Juan Carlos Pérez Varela, ortodoncista: "La IA puede detectar caries antes de que el ojo humano las perciba"
El especialista compostelano analiza el impacto de las nuevas tecnologías con motivo del Día Internacional del Dentista

Este lunes 9 de febrero se celebra el Día del Dentista, una jornada que sirve para poner el foco en la evolución de una disciplina que ha experimentado cambios profundos en los últimos años, especialmente gracias a la incorporación de nuevas tecnologías. La odontología es, de hecho, una de las áreas sanitarias que más ha integrado la inteligencia artificial en su práctica clínica, también en Santiago de Compostela.
Con motivo de esta efeméride, el ortodoncista compostelano Juan Carlos Pérez Varela, profesor universitario y uno de los especialistas más reconocidos a nivel internacional, reflexiona sobre el impacto real que estas herramientas están teniendo en el diagnóstico, la planificación de tratamientos y el seguimiento de los pacientes.

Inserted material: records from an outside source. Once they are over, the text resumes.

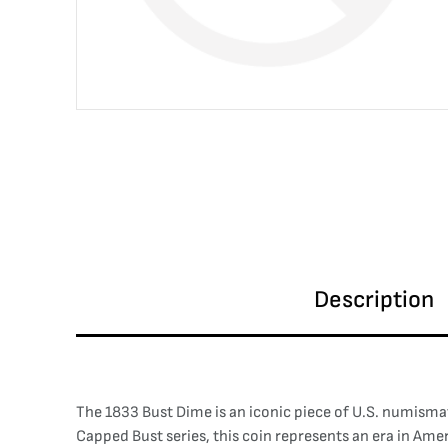
Description
The 1833 Bust Dime is an iconic piece of U.S. numismat
Capped Bust series, this coin represents an era in Ame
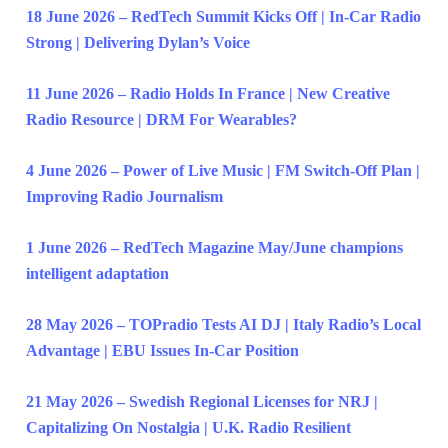
18 June 2026 – RedTech Summit Kicks Off | In-Car Radio
Strong | Delivering Dylan’s Voice
11 June 2026 – Radio Holds In France | New Creative
Radio Resource | DRM For Wearables?
4 June 2026 – Power of Live Music | FM Switch-Off Plan |
Improving Radio Journalism
1 June 2026 – RedTech Magazine May/June champions
intelligent adaptation
28 May 2026 – TOPradio Tests AI DJ | Italy Radio’s Local
Advantage | EBU Issues In-Car Position
21 May 2026 – Swedish Regional Licenses for NRJ |
Capitalizing On Nostalgia | U.K. Radio Resilient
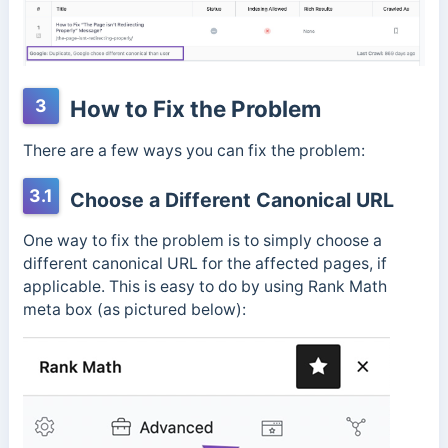
3
How to Fix the Problem
There are a few ways you can fix the problem:
3.1
Choose a Different Canonical URL
One way to fix the problem is to simply choose a
different canonical URL for the affected pages, if
applicable. This is easy to do by using Rank Math
meta box (as pictured below):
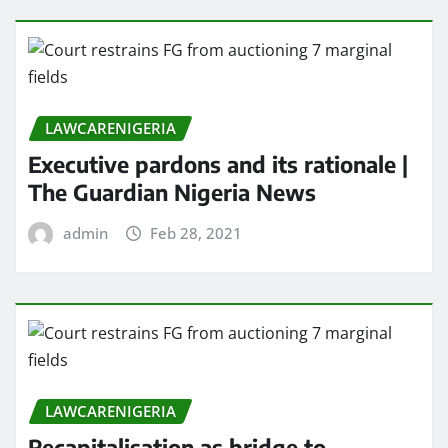
LAWCARENIGERIA
Executive pardons and its rationale |
The Guardian Nigeria News
admin
Feb 28, 2021
LAWCARENIGERIA
Recapitalisation as bridge to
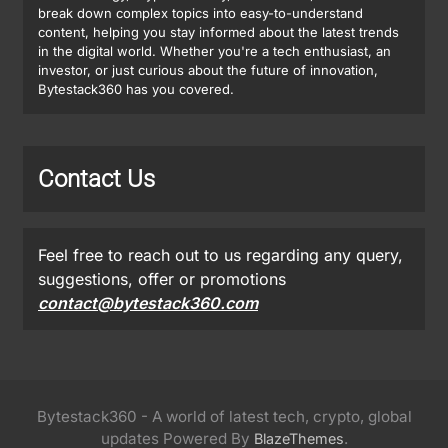
break down complex topics into easy-to-understand
content, helping you stay informed about the latest trends
in the digital world. Whether you're a tech enthusiast, an
investor, or just curious about the future of innovation,
Bytestack360 has you covered.
Contact Us
Feel free to reach out to us regarding any query,
suggestions, offer or promotions
contact@bytestack360.com
Bytestack360 - A world of latest tech, crypto, global
updates Powered By
.
BlazeThemes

Según explica, la transformación tecnológica de la odontología ha sido especialmente visible en el ámbito del diagnóstico por imagen. “Hoy los odontólogos pueden trabajar con imágenes digitales de alta precisión y sistemas informáticos de análisis que ayudan a tomar decisiones clínicas con mayor certeza”, señala el especialista, que subraya que estos avances permiten anticiparse a la enfermedad y reducir la incertidumbre tanto para el profesional como para el paciente.

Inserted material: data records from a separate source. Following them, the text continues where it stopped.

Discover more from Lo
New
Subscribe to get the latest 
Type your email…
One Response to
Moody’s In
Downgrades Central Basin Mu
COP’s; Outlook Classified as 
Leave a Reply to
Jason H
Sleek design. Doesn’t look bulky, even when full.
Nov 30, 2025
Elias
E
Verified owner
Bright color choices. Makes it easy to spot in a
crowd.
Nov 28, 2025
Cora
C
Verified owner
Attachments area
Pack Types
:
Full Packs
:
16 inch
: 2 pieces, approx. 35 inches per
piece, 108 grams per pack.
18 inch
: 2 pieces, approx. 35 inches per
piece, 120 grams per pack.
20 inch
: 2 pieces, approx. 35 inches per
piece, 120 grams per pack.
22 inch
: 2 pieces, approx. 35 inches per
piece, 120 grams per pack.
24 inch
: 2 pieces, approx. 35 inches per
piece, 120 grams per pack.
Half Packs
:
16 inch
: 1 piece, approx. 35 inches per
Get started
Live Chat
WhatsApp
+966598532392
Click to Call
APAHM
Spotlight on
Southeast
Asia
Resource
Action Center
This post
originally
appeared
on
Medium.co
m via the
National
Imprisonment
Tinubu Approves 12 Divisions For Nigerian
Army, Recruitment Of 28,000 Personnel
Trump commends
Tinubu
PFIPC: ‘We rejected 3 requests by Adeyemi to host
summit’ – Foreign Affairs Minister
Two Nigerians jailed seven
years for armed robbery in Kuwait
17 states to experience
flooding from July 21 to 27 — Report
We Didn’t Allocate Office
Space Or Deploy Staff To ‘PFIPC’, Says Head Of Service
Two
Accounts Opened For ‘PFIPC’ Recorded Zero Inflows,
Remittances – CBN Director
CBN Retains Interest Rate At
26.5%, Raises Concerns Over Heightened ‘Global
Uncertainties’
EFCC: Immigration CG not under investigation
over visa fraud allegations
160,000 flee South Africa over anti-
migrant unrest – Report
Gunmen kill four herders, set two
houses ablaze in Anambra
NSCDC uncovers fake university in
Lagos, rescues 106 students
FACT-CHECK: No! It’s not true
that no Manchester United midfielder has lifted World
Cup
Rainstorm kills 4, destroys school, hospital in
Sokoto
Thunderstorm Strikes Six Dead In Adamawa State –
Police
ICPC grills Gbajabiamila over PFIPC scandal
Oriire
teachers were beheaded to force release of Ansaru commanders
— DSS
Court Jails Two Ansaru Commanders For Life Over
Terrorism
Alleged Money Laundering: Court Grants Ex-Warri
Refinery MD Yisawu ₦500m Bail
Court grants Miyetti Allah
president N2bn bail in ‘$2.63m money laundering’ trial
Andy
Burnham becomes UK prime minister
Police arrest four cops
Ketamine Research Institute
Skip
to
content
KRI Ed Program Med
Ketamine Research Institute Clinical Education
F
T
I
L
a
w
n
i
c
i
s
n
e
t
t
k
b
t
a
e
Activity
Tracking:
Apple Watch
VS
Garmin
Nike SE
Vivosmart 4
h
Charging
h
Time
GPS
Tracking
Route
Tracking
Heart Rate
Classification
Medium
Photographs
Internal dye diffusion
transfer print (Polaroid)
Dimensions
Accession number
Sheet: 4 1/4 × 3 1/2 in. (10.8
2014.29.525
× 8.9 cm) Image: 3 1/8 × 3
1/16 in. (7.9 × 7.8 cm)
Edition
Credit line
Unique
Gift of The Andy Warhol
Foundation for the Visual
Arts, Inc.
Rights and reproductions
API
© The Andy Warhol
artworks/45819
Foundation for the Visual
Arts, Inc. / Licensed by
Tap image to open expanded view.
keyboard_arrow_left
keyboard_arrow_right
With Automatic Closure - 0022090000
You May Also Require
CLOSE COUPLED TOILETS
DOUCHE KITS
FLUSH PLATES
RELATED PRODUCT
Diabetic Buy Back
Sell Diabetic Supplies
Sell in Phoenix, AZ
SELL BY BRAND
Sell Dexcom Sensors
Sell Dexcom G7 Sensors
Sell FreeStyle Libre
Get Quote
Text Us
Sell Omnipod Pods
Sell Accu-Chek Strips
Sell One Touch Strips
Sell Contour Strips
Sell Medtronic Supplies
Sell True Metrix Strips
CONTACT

Uno de los avances más relevantes es la capacidad de determinados sistemas de inteligencia artificial para detectar caries y enfermedad periodontal en fases muy tempranas, incluso antes de que resulten evidentes a simple vista. “Los sistemas de inteligencia artificial entrenados para analizar radiografías dentales y otras imágenes clínicas pueden identificar cambios muy pequeños en el esmalte dental o en el hueso que rodea a los dientes, correspondientes a fases iniciales de caries o enfermedad periodontal”, explica Pérez Varela.
El ortodoncista compostelano añade que la literatura científica ha demostrado que, en determinadas situaciones, estos sistemas alcanzan una sensibilidad diagnóstica igual o incluso superior a la de profesionales con amplia experiencia, lo que abre la puerta a un enfoque más preventivo de la salud bucodental. “Esto permite detectar la enfermedad antes de que aparezcan síntomas o daños más avanzados, cuando son más fáciles de tratar y hacer un seguimiento más continuo de la evolución del paciente”, apunta.
Más prevención y tratamientos menos invasivos
Este diagnóstico precoz tiene consecuencias directas en la forma de tratar a los pacientes. Detectar una patología en sus fases iniciales permite aplicar tratamientos más conservadores, con menor impacto y mejores perspectivas a largo plazo. “Así se pueden aplicar tratamientos más conservadores, evitando en muchos casos intervenciones más complejas en el futuro”, destaca el especialista.
En el campo de la ortodoncia, la tecnología también ha supuesto un salto cualitativo. La planificación digital permite simular el movimiento de los dientes antes de iniciar el tratamiento, lo que ayuda al profesional a escoger la estrategia más adecuada para cada caso. Este enfoque incrementa la predictibilidad de los resultados y reduce la necesidad de cambios de plan o ajustes inesperados durante el proceso.
Además, el uso de sistemas asistidos por inteligencia artificial contribuye a reducir el número de visitas a la clínica, manteniendo al mismo tiempo un control más preciso y continuo del tratamiento. Para los pacientes, esto se traduce en procesos más claros, menos sorpresas y una mayor sensación de seguridad.
Pérez Varela insiste, no obstante, en que la tecnología no reemplaza al profesional. “La inteligencia artificial no sustituye al dentista, sino que actúa como una herramienta de apoyo que ayuda a tomar decisiones más informadas y seguras”, recalca. En este sentido, subraya que la decisión clínica final corresponde siempre al odontólogo, que es quien integra la información tecnológica con su experiencia y el conocimiento del caso concreto.
Desde su punto de vista, la incorporación de estas herramientas está impulsando una odontología más precisa, más preventiva y más humana, en la que la tecnología se pone al servicio del cuidado de las personas. Un cambio de paradigma que, según defiende, seguirá marcando el futuro de la profesión y mejorando la calidad de la atención dental en ciudades como Santiago de Compostela.